Fabrikanın kentteki 15 bin kişinin yaşamını doğrudan ya da dolaylı olarak etkilediğine dikkati çeken Çağlar, şunları anlatıyor: “Tarlalardakiler de fabrika için çalışıyor, pancarı taşıyanlar da. Bir de bunların aileleri var. En az 15 bin kişilik bir gruptan bahsediyoruz. Bu insanlar eşlerine çiçek alıyorlar. Düğüne gittiklerinde çiçek götürüyorlar. Bir yıl dönümünde gelip en güzel çiçeği seçebiliyorlar. İşsiz kaldıklarında çiçek alamayacaklar ve bu yüzden biz de etkilenmiş olacağız. Ekmek alamadıklarında fırıncılar mağdur olacak. Çay içecek paraları olmadığında kıraathaneler etkilenecek. Tüm dünyada tatlandırıcılar yasaklanırken bizim ülkemizde tatlandırıcı furyası başladı. Bizim düne kadar topraklarımız sadece kendi kendine değil çevresindeki ülkelere gıda üreten bir ülkeyken şu anda dışarıdan samanına kadar ürün alıyoruz. Şeker de bu duruma düşsün istiyorlar. Bu, çok tehlikeli. Bizler evimizi barkımızı satıp iş olanaklarının daha çok olduğu büyük kentlere gitmek istemiyoruz ama bir yandan da buna zorlanıyoruz.”
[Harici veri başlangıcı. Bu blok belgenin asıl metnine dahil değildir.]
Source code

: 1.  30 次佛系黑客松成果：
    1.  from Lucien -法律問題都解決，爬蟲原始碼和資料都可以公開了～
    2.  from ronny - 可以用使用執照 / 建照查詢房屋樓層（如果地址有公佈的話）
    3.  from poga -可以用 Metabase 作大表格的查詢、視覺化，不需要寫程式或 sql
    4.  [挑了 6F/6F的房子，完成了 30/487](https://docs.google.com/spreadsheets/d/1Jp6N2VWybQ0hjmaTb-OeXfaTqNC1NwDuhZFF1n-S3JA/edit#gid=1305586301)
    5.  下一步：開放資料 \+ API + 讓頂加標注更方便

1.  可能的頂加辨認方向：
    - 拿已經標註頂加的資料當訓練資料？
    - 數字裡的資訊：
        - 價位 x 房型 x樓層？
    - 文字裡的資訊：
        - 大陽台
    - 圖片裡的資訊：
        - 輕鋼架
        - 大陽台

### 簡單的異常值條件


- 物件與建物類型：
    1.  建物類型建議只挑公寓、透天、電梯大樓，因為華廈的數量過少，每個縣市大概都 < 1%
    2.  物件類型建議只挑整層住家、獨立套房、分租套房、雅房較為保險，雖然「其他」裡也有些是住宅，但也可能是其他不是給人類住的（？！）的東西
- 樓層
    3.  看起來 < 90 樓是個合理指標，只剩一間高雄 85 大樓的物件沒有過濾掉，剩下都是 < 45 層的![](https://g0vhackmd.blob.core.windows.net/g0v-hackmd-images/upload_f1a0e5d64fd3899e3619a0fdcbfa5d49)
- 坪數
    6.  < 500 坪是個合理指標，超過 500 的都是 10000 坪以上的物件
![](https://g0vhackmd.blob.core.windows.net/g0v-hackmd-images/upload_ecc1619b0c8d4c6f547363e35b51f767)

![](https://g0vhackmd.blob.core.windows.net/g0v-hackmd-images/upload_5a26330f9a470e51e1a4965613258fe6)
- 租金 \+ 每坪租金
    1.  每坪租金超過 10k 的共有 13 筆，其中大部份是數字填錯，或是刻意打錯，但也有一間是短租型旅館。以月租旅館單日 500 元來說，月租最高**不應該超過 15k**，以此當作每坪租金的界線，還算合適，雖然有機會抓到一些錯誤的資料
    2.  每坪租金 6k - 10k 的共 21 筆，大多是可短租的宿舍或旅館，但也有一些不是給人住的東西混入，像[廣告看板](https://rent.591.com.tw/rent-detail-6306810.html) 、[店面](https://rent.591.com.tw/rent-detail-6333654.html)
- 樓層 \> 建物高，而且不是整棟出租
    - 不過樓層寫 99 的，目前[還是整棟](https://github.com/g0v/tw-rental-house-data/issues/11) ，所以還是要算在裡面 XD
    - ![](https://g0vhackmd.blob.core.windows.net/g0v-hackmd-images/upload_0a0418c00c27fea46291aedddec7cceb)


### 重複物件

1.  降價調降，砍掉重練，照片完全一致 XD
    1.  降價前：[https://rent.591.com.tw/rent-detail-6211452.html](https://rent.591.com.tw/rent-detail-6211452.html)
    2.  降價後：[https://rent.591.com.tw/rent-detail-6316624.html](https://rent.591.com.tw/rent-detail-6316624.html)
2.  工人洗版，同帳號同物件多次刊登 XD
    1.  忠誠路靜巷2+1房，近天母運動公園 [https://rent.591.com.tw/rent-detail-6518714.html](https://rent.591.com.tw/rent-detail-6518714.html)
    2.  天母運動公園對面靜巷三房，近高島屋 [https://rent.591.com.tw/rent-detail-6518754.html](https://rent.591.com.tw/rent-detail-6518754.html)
CHP Uşak Milletvekili Özkan Yalım da özelleştirmenin getireceği tahribata dikkati çekti. Şeker fabrikalarının özelleştirilmesi kararına farklı siyasi görüşteki yurttaşların tarafından tepki gösterildiğine dikkat çeken Yalım, “Köylünün kendi bütçesiyle kurmuş olduğu fabrikadır burası. Uşak ilkler şehri diye anılır. İlkler şehri diye anılmasının nedenlerinden birisi de bu fabrikadır. Türkiye’de elektrik bu fabrika nedeniyle ilk defa Uşak’ta kullanıldı. Şimdi Türkiye’nin ilklerini yaşatan fabrikaları yok etmek istiyorlar” dedi.
Et Balık Kurumu, TÜPRAŞ ve tütün fabrikaları üzerinde de “Beş yıl kapatılmayacak” sözleriyle özelleştirme politikalarının uygulandığını hatırlatan Yalım, “Bu fabrikalar nasıl özelleştirildikten sonra kapandıysa şeker fabrikaları için de aynı durum geçerli olabilir. Türkiye’deki 25 şeker fabrikasının 14 tanesi ihaleye çıkacak. Firmalar görüşmeye başladı. Amerikan Cargill firmasının kar hırsı yüzünden insanlarımızı NBŞ’ye mahkum edecekler. İşsizlik sorunu daha da büyüyecek. Hükümete yakın kişilerin ithalatı gerçekleştirip kendilerine rant kazandırdığı şüphelerimiz var” diye konuştu.
“Beş yıl çalışma” sözünün başlı başına bir skandal olduğunu ifade eden Yalım, fabrikaların çalışma sürecinin bu süreyle sınırlandırılmasının kabul edilemez olduğunu ifade etti. Yalım şunları söyledi:
“Şekerin ömrü sadece beş yılla mı sınırlı? Beş yıl sonra ne yapacak bu işçiler? Topraklarımız şeker pancarı üretimine çok uygun. Üstelik şeker fabrikasında çalışan çok sayıda nakliyeciye iş olanağı da sağlanırken, şimdi birçok sektör bitecek. Arjantin’den Angus getiriyorlar. Kendi çiftçimizin ürettiği küspeleri de yok edecekler ve yemin pahalılığı nedeniyle hayvancılık iyice çökecek. Fabrikaların özelleştirilmesinden vazgeçilmeli.”